Servus,
Ich habe nicht versucht hier jemandem die Freude am Hobby auszureden, oder die Lebenseinstellung zu hinterfragen. Es geht auch nicht darum irgendjemanden zu überzeugen. Es geht auch nicht darum, dass ich die Vorzüge einer Druckkontrolle nicht glauben will, oder nicht wahrnehmen kann. Ich will einfach verstehen wie das funktioniert.
Und in einem Fachforum sollte man doch auf sachliche Fragen auch sachliche Antworten bekommen.
Ich verstehe z.B. nicht, warum die Vorzüge einerseits nur bei sehr hochlegierten Stählen bemerkbar sind, anderseits Wastl meint, dass man damit auch die Standzeit seines gehassten Shirogami erhöhen kann. Nur ist das für ihn uninteressant, da er dann trotzdem täglich nachschleifen müsste. Wastls 1.2562 ist auch nicht hochlegiert und profitiert enorm. Irgendwie müssen diese unterschiedlichen Erfahrungen ja zu Stande kommen.
Die Theorie perfekt glatten Schneide, die sich gleichmäßig langsam abnutzt finde ich auch einleuchtend, aber auch hier wieder: Warum nur bei hochlegierten Stählen?
okay, ich will es noch einmal im Detail versuchen. Ich gliedere das jetzt in drei Punkte:
Relation: Ich welcher Relation steht der Aufwand von Zeit und der Einsatz von Geld zum erwartbaren Ergebnis unter persönlicher Anwendung?
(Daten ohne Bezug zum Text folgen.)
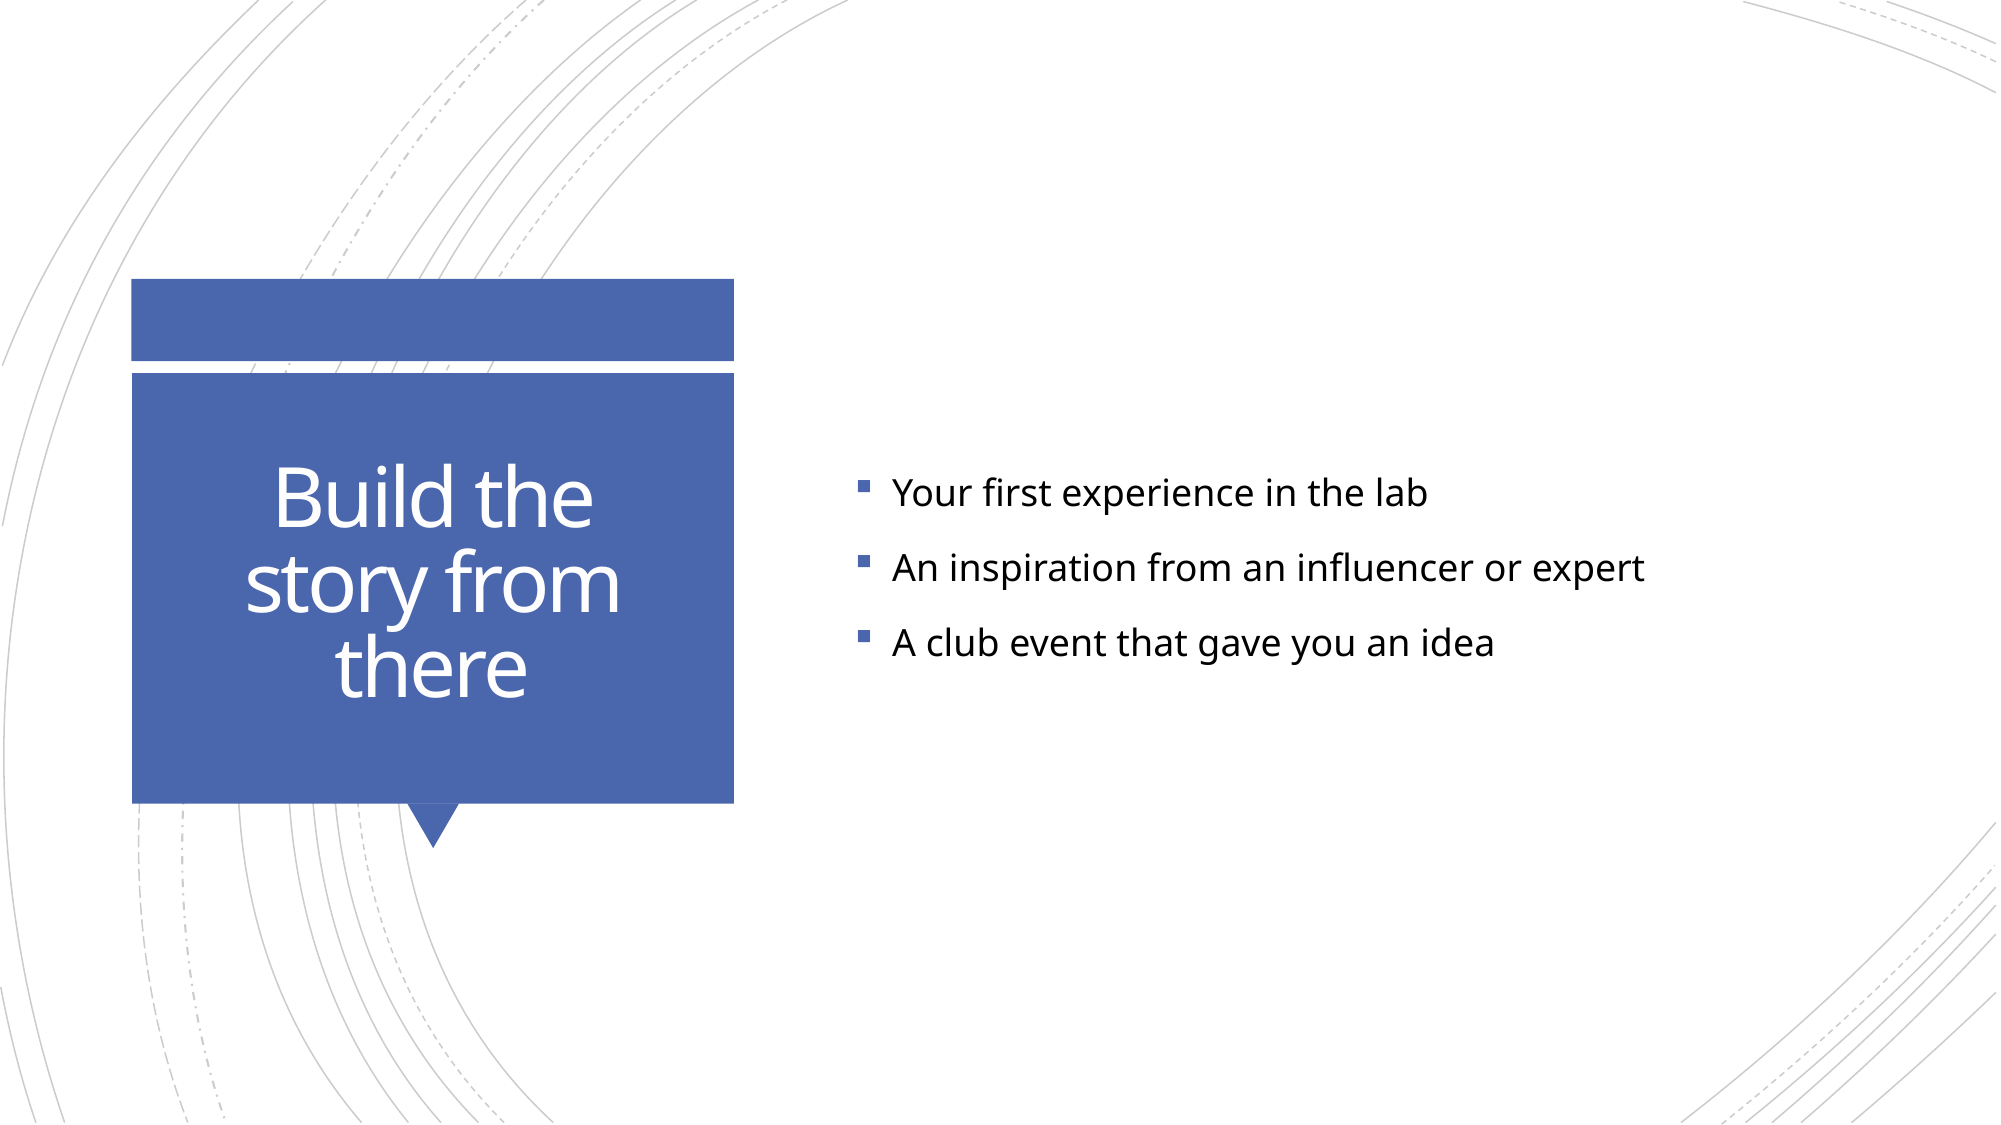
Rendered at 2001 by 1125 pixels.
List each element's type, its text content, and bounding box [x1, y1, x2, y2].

list Your first experience in the lab An inspiration from an influencer or expert A club event that gave you an idea [839, 131, 1871, 993]
title Build the story from there [145, 385, 720, 789]
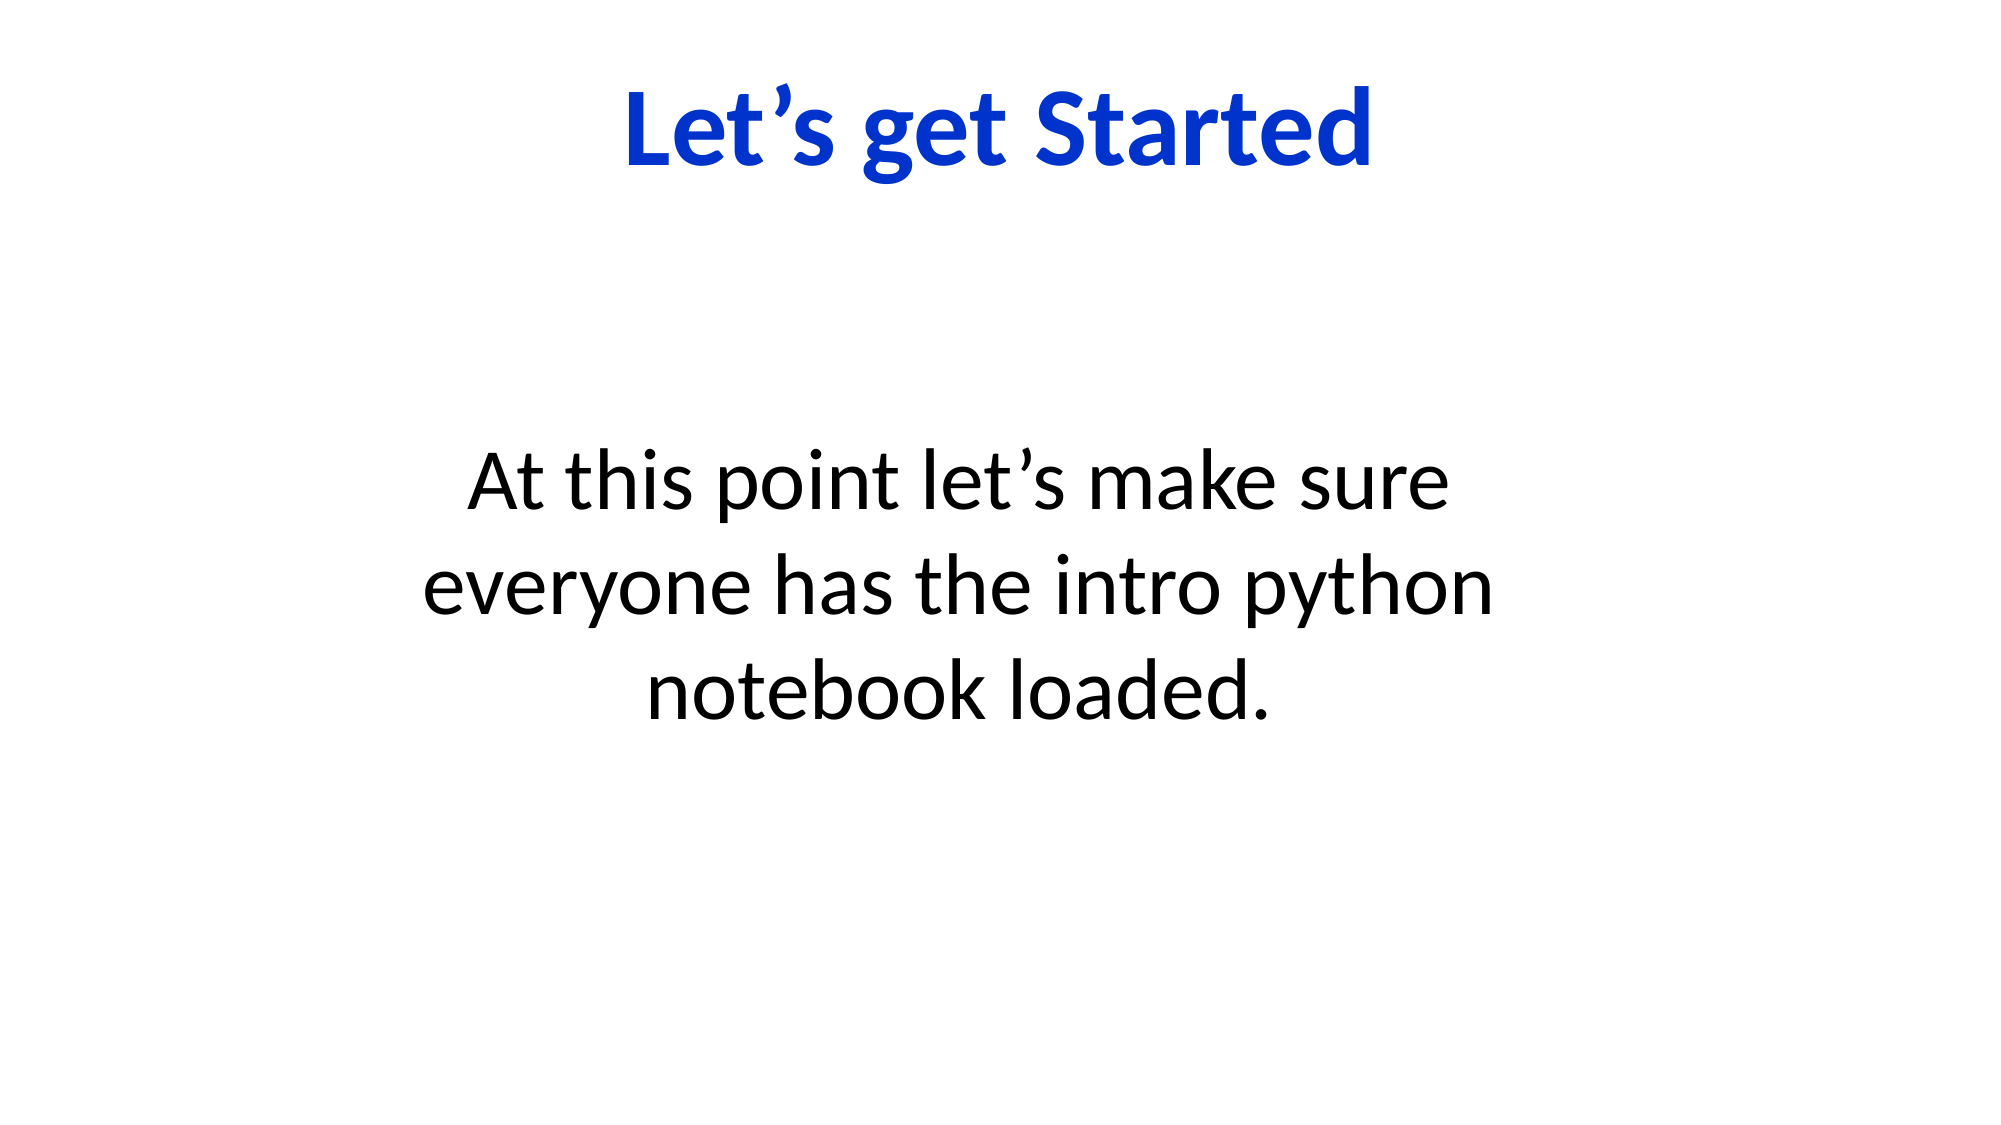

Wahrnehmung: Was ist gefühlte Wahrnehmung und in wie weit ist sie valide übertragbar?
Physikalische Tatsache unter dem Mikroskop: Was ist nachweisbar und lässt sich von allen Usern reproduzieren?
Beginnen wir mir den Tatsachen. Mit einem Schleifturm ( Drehpunkt/Achse und Winkelfehler verglichen mir anderen Systemen wurden hier schon mal ausführlich dargelegt und besprochen ) und eine fixierbaren Winkelverstellung nebst Druckentlastung übernimmt das System die Aufgabe der Winkelführung, die Stabilisierung der Klinge, die waagrechte Position und die Druckentlastung reduziert den Anpressdruck auf das Schleifmedium und somit den Anpressdruck an der Schneidfase/Schneidenspitze. Das ist soweit klar und nachweisbar. Was bedeutet das in Praxis, verglichen mit einem Schliff mit freier Hand, wo all die entlastenden Maßnahmen, die das System übernimmt, zusätzlich zum Bewegungsablauf des eigentlichen Schleifens vom Schleifer übernommen werden müssen. Nennen wir es ein Assistenzsystem das zum Einen entlasten soll und zum Anderen durch eine justierte Führung eine Winkelstabilität nahezu erzwingt.
Warum also ist Winkelstabilität so wichtig? Das hat verschiedene Gründe, die sich
Punkt A auf die Stabilität und Verschleißfestigkeit der Schneidfase durch Konstanz in Dicke und Breite/Höhe und Winkel der Facette manifestiert und
Punkt B in der absoluten Treffsicherheit der Schneidenspitze auch bei hoher Progression. Man erzeugt dadurch eine durchgeschliffene Facette, was zu einem ausreizen von maximal erreichbarer Schärfe führen kann, wenn das Schleifmedium fein genug ist und der Stahl es zulässt. Ferner bedeutet ein vollständiges, reproduzierbares treffen der Schneidfase/Schneidenspitze auch, das
alle tiefen Kratzer der vorhergehenden Steine, die in der Regel bis in die Schneidenspitze reichen, wenn durchgeschliffen wird, auch zuverlässig mit den nächstfeineren Steinen entfernt werden. Die Schneidfase/Schneidenspitze wird vollständig und ohne Fehlstellen "geschlossen" Das ist mit freier Hand geschliffen nicht möglich. Mikroskopbilder in 600facher Vergrößerung belegen das eindrucksvoll. Man findet hier genügend Bilder von mit und anderen, die sauber geschliffene und geschlossene Schneiden zeigen.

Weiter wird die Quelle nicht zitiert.